Cat Forum banner

1 - 4 of 4 Posts

·
Registered
Joined
·
1 Posts
Discussion Starter #1
My avatar picture will be of my best friend who's name was Lee Chan. He's an Oriental Shorthair pure bred cat. I raised that little guy from 12 weeks old until I was forced to put him down at 9 years old on 9/11 2010 due to Lymphoma cancer. He was the best cat I ever had. I know allot of people say that but with him it is the truth. I'm not belittling anyone else's feelings for their pets. So please don't take it that way. It is not my intention.
Lee taught me how much an animal can love his "person". I was definitely his "person" and he let me know too. The first time I fed him after I brought him home he looked up into my eyes and I felt the connection that formed right then. From then on I was his.
Lee was a very smart cat which is common for his breed.

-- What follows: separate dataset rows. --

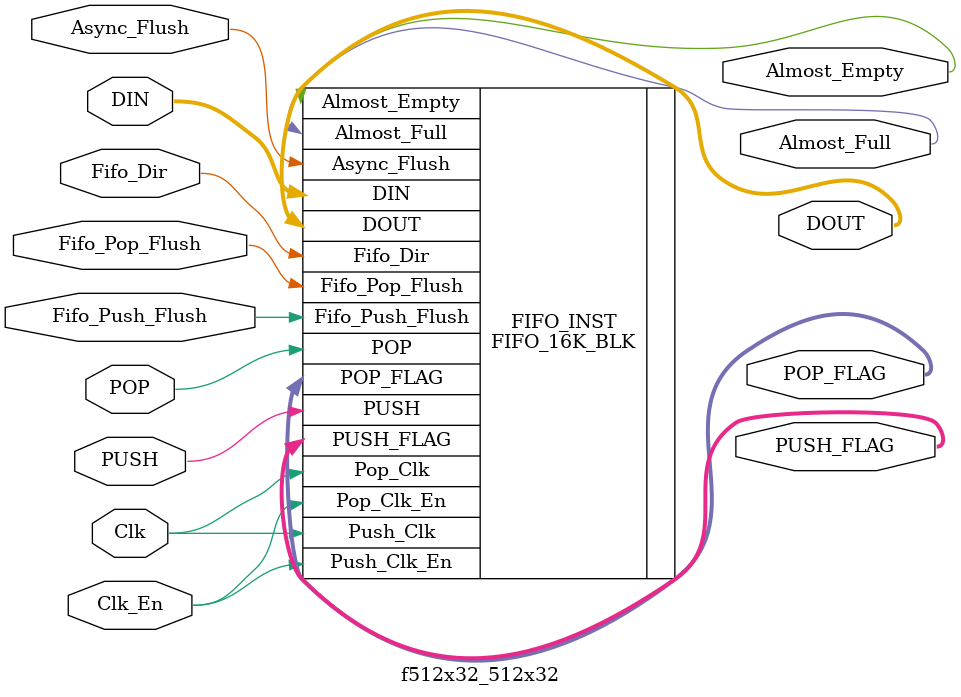
<source format=v>
module f512x32_512x32 (DIN,Fifo_Push_Flush,Fifo_Pop_Flush,PUSH,POP,Clk,Clk_En,Fifo_Dir,Async_Flush,Almost_Full,Almost_Empty,PUSH_FLAG,POP_FLAG,DOUT);

input Fifo_Push_Flush,Fifo_Pop_Flush;
input Clk;
input PUSH,POP;
input [31:0] DIN;
input Clk_En,Fifo_Dir,Async_Flush;
output [31:0] DOUT;
output [3:0] PUSH_FLAG,POP_FLAG;
output Almost_Full,Almost_Empty;

parameter data_depth_int = 512;
parameter data_width_int = 32;
parameter reg_rd_int = 0;
parameter sync_fifo_int = 1;

FIFO_16K_BLK  # (.data_depth_int(data_depth_int),.data_width_int(data_width_int),.reg_rd_int(reg_rd_int),.sync_fifo_int(sync_fifo_int)
        				 ) 
  FIFO_INST    (
                .DIN(DIN),
                .PUSH(PUSH),
                .POP(POP),
                .Fifo_Push_Flush(Fifo_Push_Flush),
                .Fifo_Pop_Flush(Fifo_Pop_Flush),
                .Push_Clk(Clk),
                .Pop_Clk(Clk),
                .PUSH_FLAG(PUSH_FLAG),
                .POP_FLAG(POP_FLAG),
                .Push_Clk_En(Clk_En),
                .Pop_Clk_En(Clk_En),
                .Fifo_Dir(Fifo_Dir),
                .Async_Flush(Async_Flush),
                .Almost_Full(Almost_Full),
                .Almost_Empty(Almost_Empty),
                .DOUT(DOUT)		
         				);

endmodule


</source>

He taught me how to "fetch". One time I took a small piece of paper, rolled it up, and threw it for him to chase. I heard him batting it around and chasing it across the floor just having a good time. I didn't pay much attention. Pretty soon he jumped up in my lap and dropped the paper ball into my lap then looked at me expectantly. So I through the ball again for him and he was after it in a flash. After that when Lee wanted to play he would bring me a "ball".
Do you know how cat's sleep most of the time? If I was around Lee wouldn't sleep unless he was touching me some how. He would curl up on the arm of my easy chair so I had to put my arm around him. When he got tired of that or wanted to get closer he would crawl up into my arms and sleep there for hours. One of the things he would do that I never had another cat do was stare at me and purr. Not a quiet purr either. Very noisy, everyone could hear him. So needless to say he wormed his way into my heart.
The loss of Lee has been similar to loosing a child to me. Since I have no children I can say this because I have no reference. I love that cat. That's why I titled this blog the way I did. When I found out he had terminal cancer I was devastated. People that are close to animals say that euthanizing them to prevent them from suffering is the best gift you can give them at the end. I don't know how noble it is but I sure know it hurts like ****. I do know that I could do nothing else. There was no way that I could let him suffer in any way. I was forced by my love for him to let him go. He was struggling as the vet was trying to inject him so I held him in my arms as she gave him his injection. I felt him go limp in my arms. That is where all the emotion came forward. I don't mind admitting that I cried like a baby. I knew I would never see him again or hear him purr or hear him meow at me. He wouldn't be there outside my bedroom door every morning meowing at me to feed him. I have 8 more cats but none can take his place. Lee's footprint around the house is a big one to fill. Only he can fill that spot.
The tears were all for me and my loss. I knew he was feeling no pain or discomfort. That was the best I could do for him. The only thing I hope is that the after life is true and that he will be waiting for me when I die. I look forward to that reunion, it will be a lovely, happy time.
To all that have read this far, thanks for listening. This is the first time I have told anyone about my feelings for my buddy. My wife knows and I appreciate her sympathy.

Thanks again,
Gary (lgranch)
 

·
Registered
Joined
·
520 Posts
Thanks so much for sharing your tribute to Lee Chan. Many of us do know how you feel. Despite the fact you have 8 (!) other cats, it is understood how one can be so very special. Nine years is such a short period of time, but yet you and he are so fortunate you had those nine years together. Here's hoping you will get to have that special feeling again with another best friend, even though no one can replace him.
 

·
Registered
Joined
·
4,451 Posts
I'm so sorry for your loss. Lee Chan sounds like he was a very special friend. Cherish your memories and I hope someday soon they will give you comfort and cause you to smile. Lee will live forever in your heart.